* **COLLECTED MATERIAL**
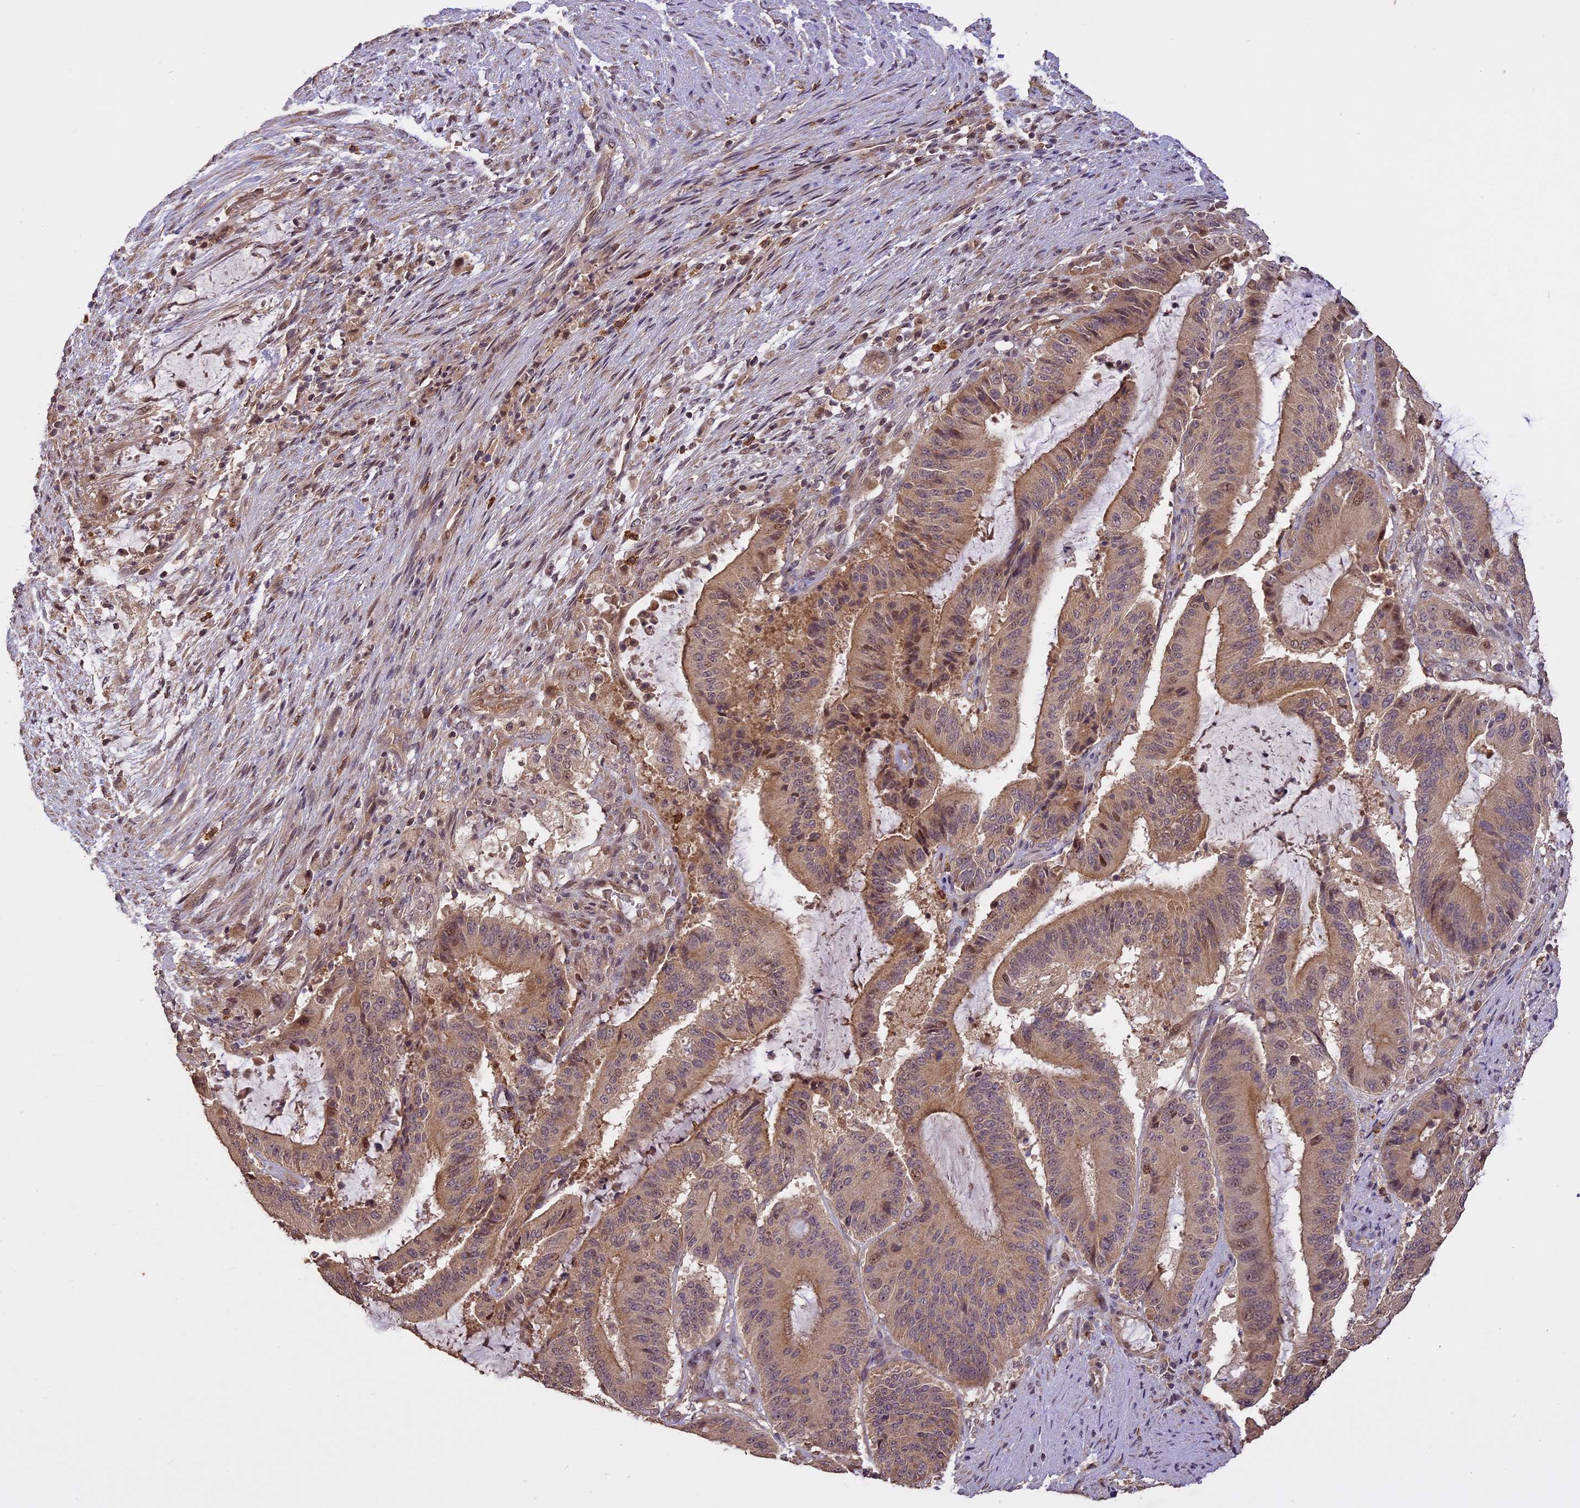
{"staining": {"intensity": "moderate", "quantity": "25%-75%", "location": "cytoplasmic/membranous,nuclear"}, "tissue": "liver cancer", "cell_type": "Tumor cells", "image_type": "cancer", "snomed": [{"axis": "morphology", "description": "Normal tissue, NOS"}, {"axis": "morphology", "description": "Cholangiocarcinoma"}, {"axis": "topography", "description": "Liver"}, {"axis": "topography", "description": "Peripheral nerve tissue"}], "caption": "Immunohistochemical staining of liver cancer (cholangiocarcinoma) demonstrates moderate cytoplasmic/membranous and nuclear protein staining in about 25%-75% of tumor cells.", "gene": "TIGD7", "patient": {"sex": "female", "age": 73}}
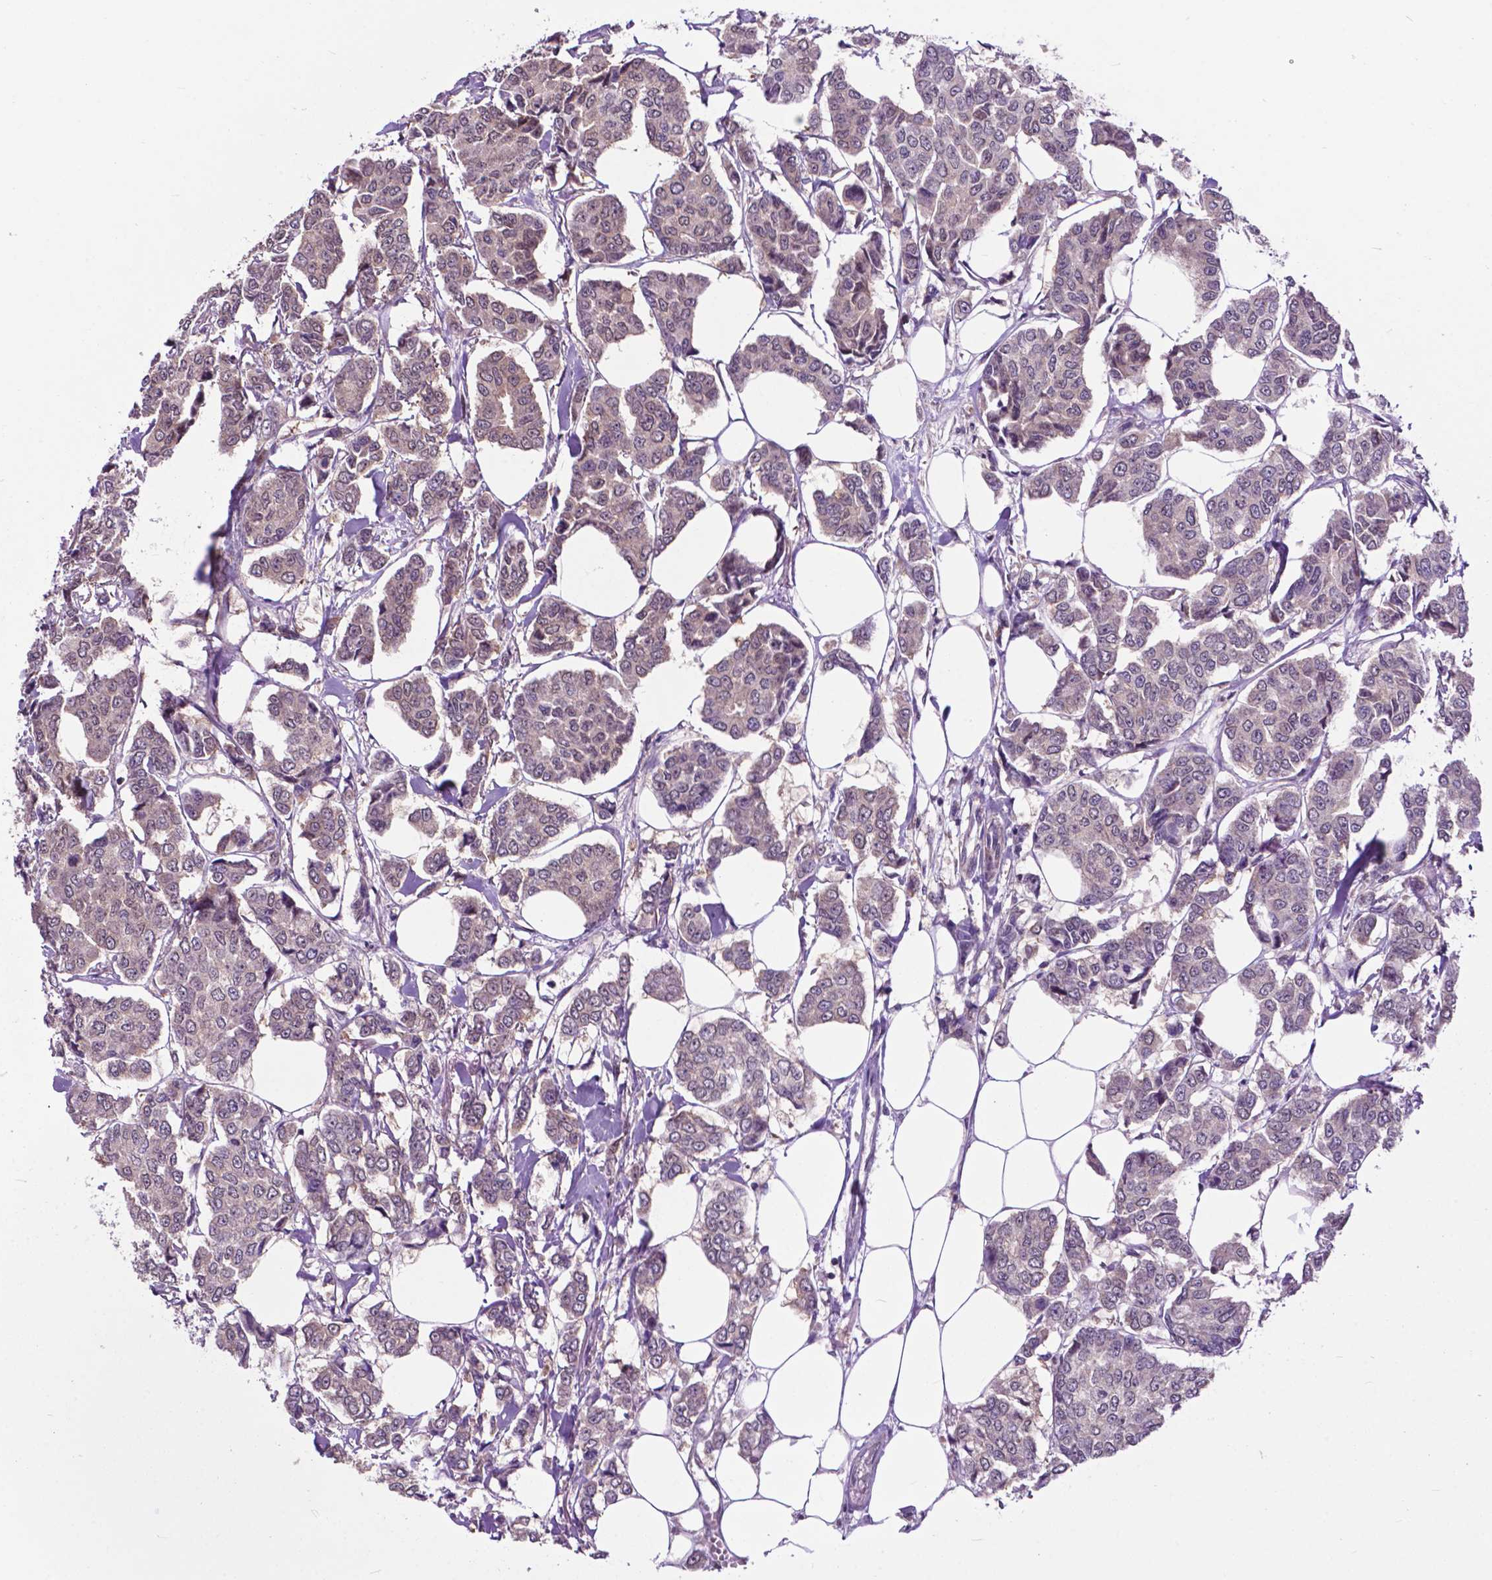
{"staining": {"intensity": "moderate", "quantity": "25%-75%", "location": "cytoplasmic/membranous,nuclear"}, "tissue": "breast cancer", "cell_type": "Tumor cells", "image_type": "cancer", "snomed": [{"axis": "morphology", "description": "Duct carcinoma"}, {"axis": "topography", "description": "Breast"}], "caption": "IHC of breast cancer (intraductal carcinoma) reveals medium levels of moderate cytoplasmic/membranous and nuclear expression in approximately 25%-75% of tumor cells.", "gene": "OTUB1", "patient": {"sex": "female", "age": 94}}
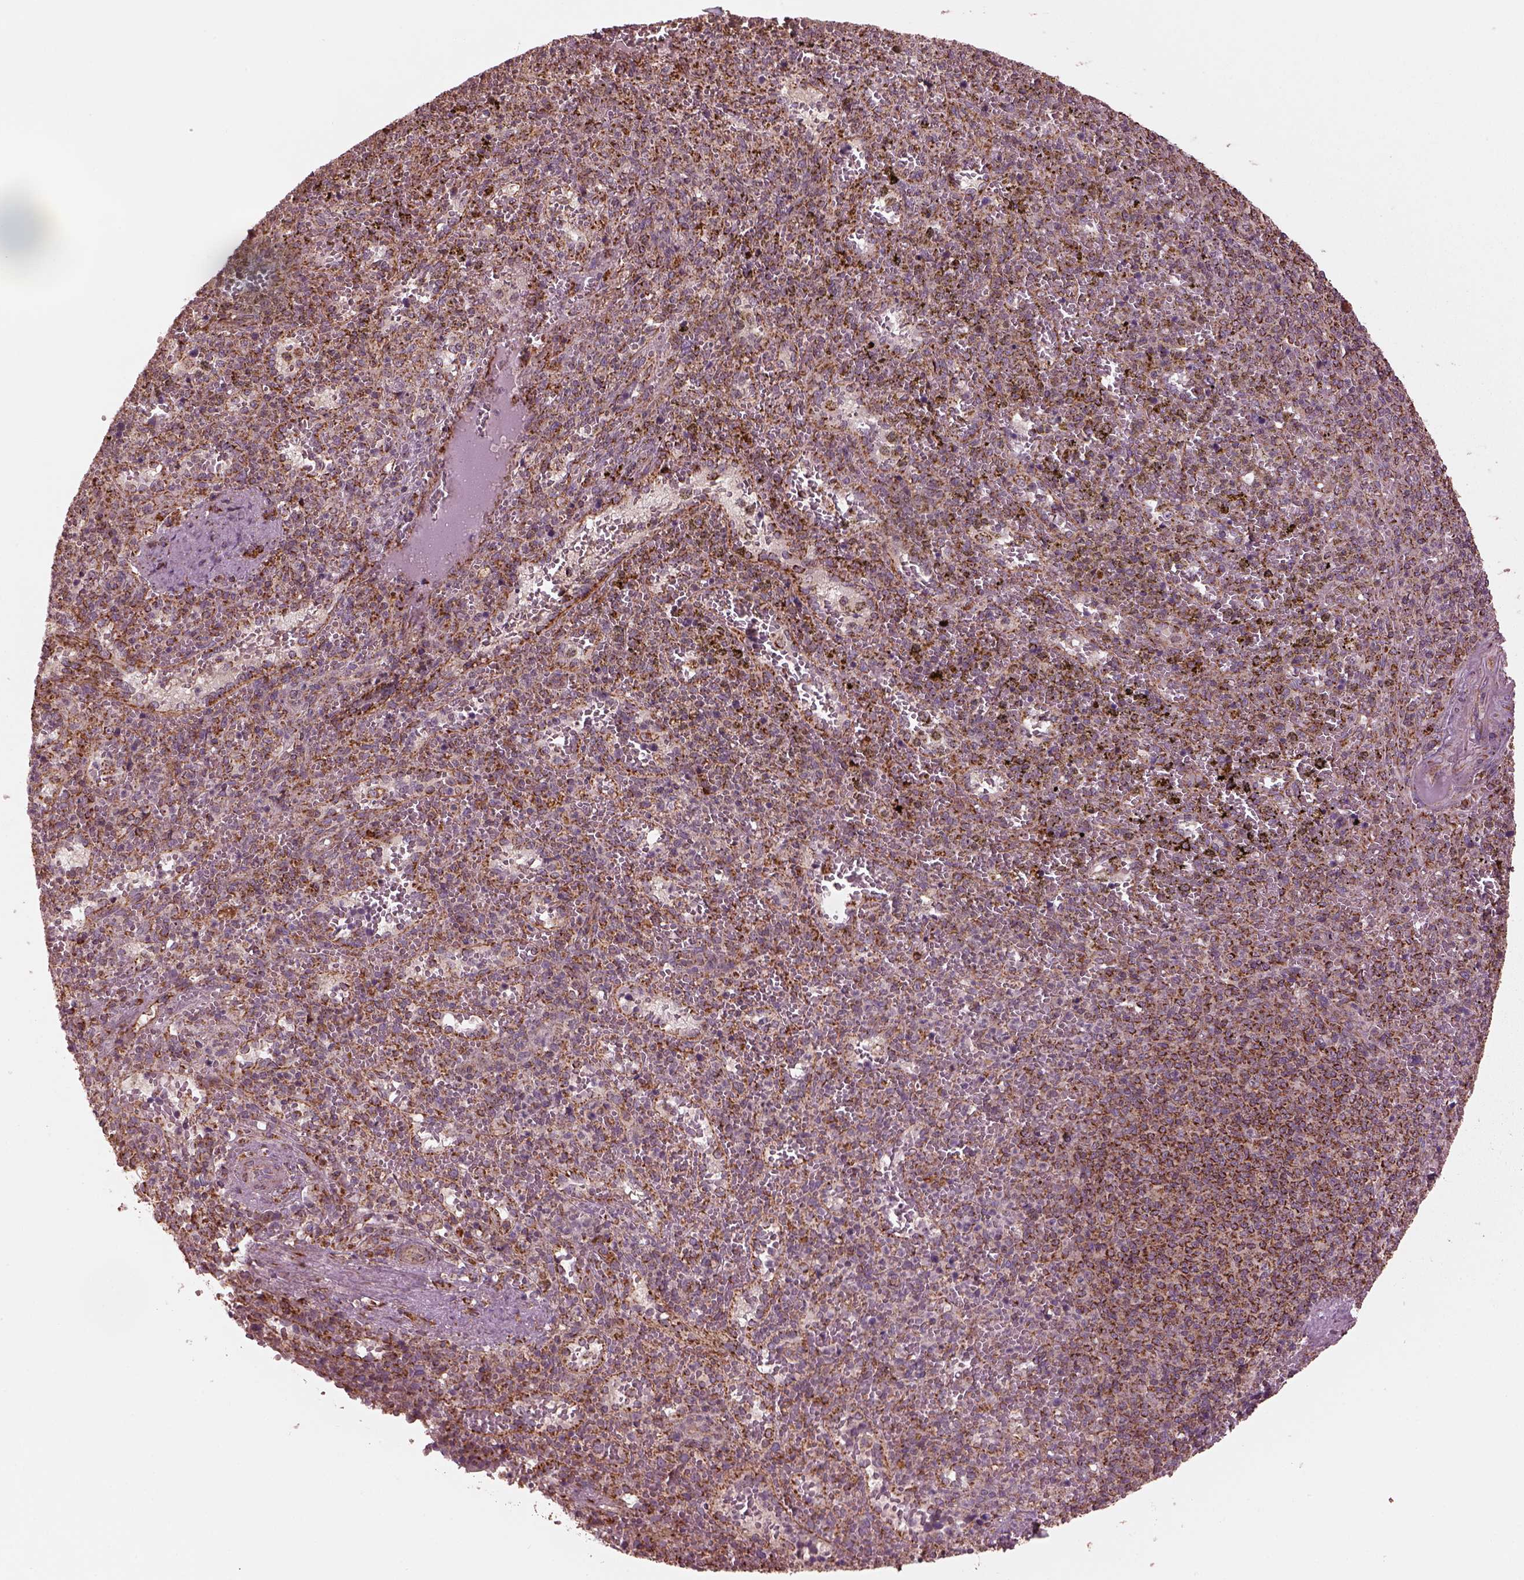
{"staining": {"intensity": "strong", "quantity": "25%-75%", "location": "cytoplasmic/membranous"}, "tissue": "spleen", "cell_type": "Cells in red pulp", "image_type": "normal", "snomed": [{"axis": "morphology", "description": "Normal tissue, NOS"}, {"axis": "topography", "description": "Spleen"}], "caption": "Immunohistochemical staining of unremarkable human spleen shows strong cytoplasmic/membranous protein expression in approximately 25%-75% of cells in red pulp.", "gene": "NDUFB10", "patient": {"sex": "female", "age": 50}}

* **TASK INSTRUCTIONS**
Throughout the material above, find each line with "Normal" and return it.

* **EXERCISE RESULT**
{"staining": {"intensity": "moderate", "quantity": "25%-75%", "location": "cytoplasmic/membranous,nuclear"}, "tissue": "liver cancer", "cell_type": "Tumor cells", "image_type": "cancer", "snomed": [{"axis": "morphology", "description": "Normal tissue, NOS"}, {"axis": "morphology", "description": "Cholangiocarcinoma"}, {"axis": "topography", "description": "Liver"}, {"axis": "topography", "description": "Peripheral nerve tissue"}], "caption": "Immunohistochemical staining of liver cancer (cholangiocarcinoma) demonstrates moderate cytoplasmic/membranous and nuclear protein staining in about 25%-75% of tumor cells.", "gene": "TIGD7", "patient": {"sex": "female", "age": 73}}
{"staining": {"intensity": "strong", "quantity": "25%-75%", "location": "cytoplasmic/membranous"}, "tissue": "spleen", "cell_type": "Cells in red pulp", "image_type": "normal", "snomed": [{"axis": "morphology", "description": "Normal tissue, NOS"}, {"axis": "topography", "description": "Spleen"}], "caption": "Immunohistochemical staining of unremarkable human spleen shows strong cytoplasmic/membranous protein expression in approximately 25%-75% of cells in red pulp.", "gene": "NDUFB10", "patient": {"sex": "female", "age": 50}}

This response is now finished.